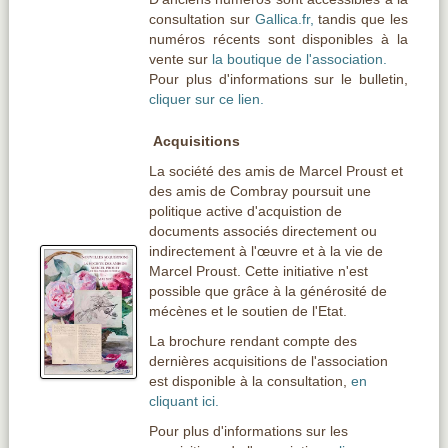
consultation sur
Gallica.fr,
tandis que les
numéros récents sont disponibles à la
vente sur
la boutique de l'association.
Pour plus d'informations sur le bulletin,
cliquer sur ce lien.
Acquisitions
La société des amis de Marcel Proust et
des amis de Combray poursuit une
politique active d'acquistion de
documents associés directement ou
indirectement à l'
œuvre
et à la vie de
Marcel Proust. Cette initiative n'est
possible que grâce à la générosité de
mécènes et le soutien de l'Etat.
La brochure rendant compte des
dernières acquisitions de l'association
est disponible à la consultation,
en
cliquant ici.
Pour plus d'informations sur les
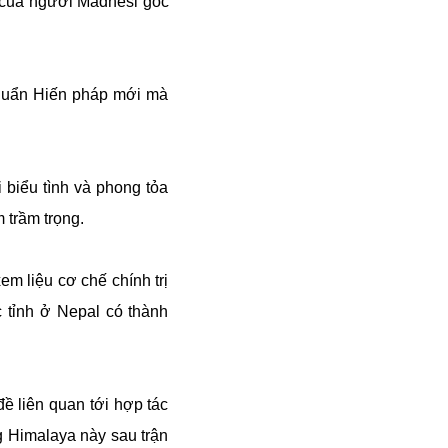
g của người Madhesi gốc
chuẩn Hiến pháp mới mà
biểu tình và phong tỏa
 trầm trọng.
em liệu cơ chế chính trị
 tỉnh ở Nepal có thành
ề liên quan tới hợp tác
g Himalaya này sau trận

============

[WORK ITEM]
Retype the lines from the one containing "em liệu cơ chế chính trị" through the last line of the records. Leave out everything else.

[EXERCISE ANSWER]
em liệu cơ chế chính trị
 tỉnh ở Nepal có thành
ề liên quan tới hợp tác
g Himalaya này sau trận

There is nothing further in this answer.